Rescission on the grounds of unfair advantage
According to article 621(45), sale and purchase contracts and other contracts with mutual consideration may be rescinded if, at the time of conclusion, one party depended on the other or had with the latter a special relationship of trust, it was in a situation of compelling need or financial distress or was unable to foresee the consequences of its acts, provided that the counterparty has exploited the foregoing and gained excessive benefit or manifest unfair advantage. Additionally, the contract may be rescinded if it is a B2C (business-to-consumer) sale where, contrary to the requirements of good faith, there is a significant imbalance in the parties’ rights and obligations to the detriment of the consumer.
Rescission on the grounds of gross disparity
Under art. 621(49), a party may rescind the contract to which it is a party if it proves that, at the time of conclusion, the value of the consideration to be received was less than half the value of that to be given. This rule was already provided in the former Compilation of Catalan Civil Law but, unlike now with Book VI, this remedy was only available in sales and purchases of real property
Particularities in the sale and purchase of real property: third-party financing
Book VI allows the buyer of real property to withdraw (resile) from the contract where, having financing by a credit institution been provided for, documentary proof is provided of the refusal of such institution to grant the financing.
Sales with an option to repurchase
Art. 621(55) regulates sales with an option to repurchase (pactum de retrovendendo), already provided for in the Compilation. This device is interesting given that it allows, among other things, putting up as collateral property that is subject to an option to repurchase, which is often not allowed in national civil law by reason of the ‘forfeiture proviso’ (pactum commissorium) prohibition under art. 1859 of the Spanish Civil Code.
Such repurchase must be exercised in accordance with the provisions of arts. 568(28) to 568(32), which are added to Book V of the Catalan Civil Code through the final fifth provision of Act 3/2017, which regulate matters such as the maximum duration of the right to repurchase or the amounts that the original seller must pay to the current owner of the encumbered thing (res).
Plurality of agents
Taking a route at odds with that taken by the Spanish Civil Code (art. 1722), art. 622(29) of Book VI sets forth the joint and several liability of agents (mandatories) when they have acted collectively.
Enforcement of liens
Until now, in the enforcement of a lien by means of a public sale of property, a second auction had to be called if the first one failed. With the approval of Act 3/2017, the lien holder (lienor) can make his own the retained property directly after the first auction if it fails. To do so, the lienor must issue a receipt of satisfaction of the entire claim and assume all expenses of the enforcement procedure, so that the lienee will be completely released from debt. This change is introduced by the fifth final provision, which amends, among others, art. 569(7) of Book V.

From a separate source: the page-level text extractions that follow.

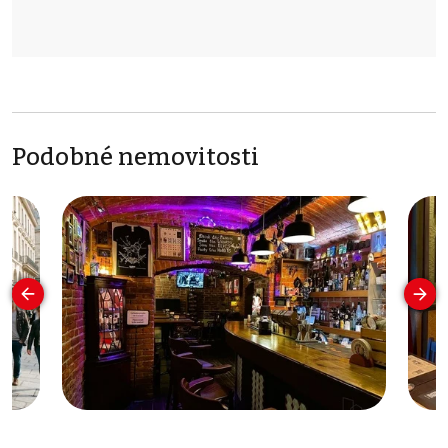
Podobné nemovitosti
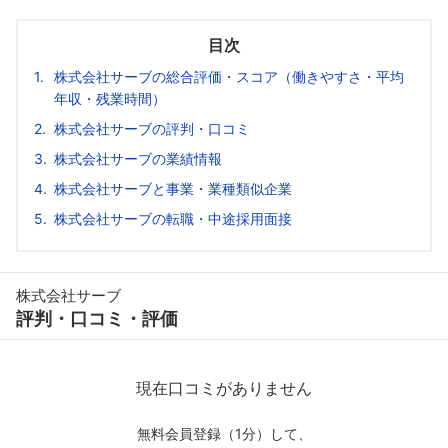
目次
株式会社サーブの総合評価・スコア（働きやすさ・平均
年収・残業時間）
株式会社サーブの評判・口コミ
株式会社サーブの業績情報
株式会社サーブと事業・業種類似企業
株式会社サーブの転職・中途採用面接
株式会社サーブ
評判・口コミ・評価
現在口コミがありません
無料会員登録（1分）して、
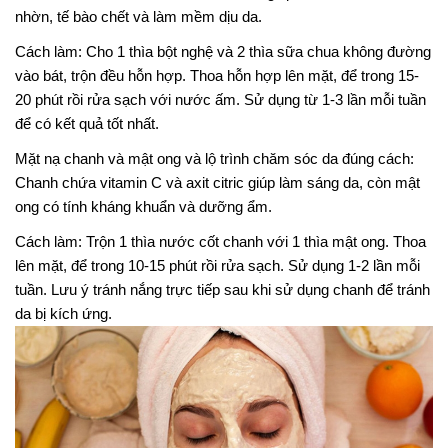
nhờn, tế bào chết và làm mềm dịu da.
Cách làm: Cho 1 thìa bột nghệ và 2 thìa sữa chua không đường
vào bát, trộn đều hỗn hợp. Thoa hỗn hợp lên mặt, để trong 15-
20 phút rồi rửa sạch với nước ấm. Sử dụng từ 1-3 lần mỗi tuần
để có kết quả tốt nhất.
Mặt nạ chanh và mật ong và lộ trình chăm sóc da đúng cách:
Chanh chứa vitamin C và axit citric giúp làm sáng da, còn mật
ong có tính kháng khuẩn và dưỡng ẩm.
Cách làm: Trộn 1 thìa nước cốt chanh với 1 thìa mật ong. Thoa
lên mặt, để trong 10-15 phút rồi rửa sạch. Sử dụng 1-2 lần mỗi
tuần. Lưu ý tránh nắng trực tiếp sau khi sử dụng chanh để tránh
da bị kích ứng.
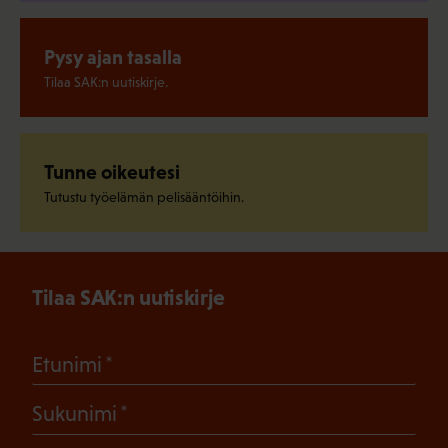
Pysy ajan tasalla
Tilaa SAK:n uutiskirje.
Tunne oikeutesi
Tutustu työelämän pelisääntöihin.
Tilaa SAK:n uutiskirje
(Pakollinen)
Etunimi
(Pakollinen)
Sukunimi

Mortgagee's assignment of the debt secured by mortgage
The fifth final provision also amends art. 569(28) of Book V concerning obligations secured by mortgage and the assignment of the mortgage debt. According to the new rule, it will be a requirement for entitlement of the mortgage debt assignee that the assignor notifies in a verifiable manner the mortgage debtor and, if applicable, the registered owner of the mortgaged property of the price agreed for the assignment or the value given to the assigned receivable and the essential terms of the assignment. In addition, a waiver of notice by the debtor will be void.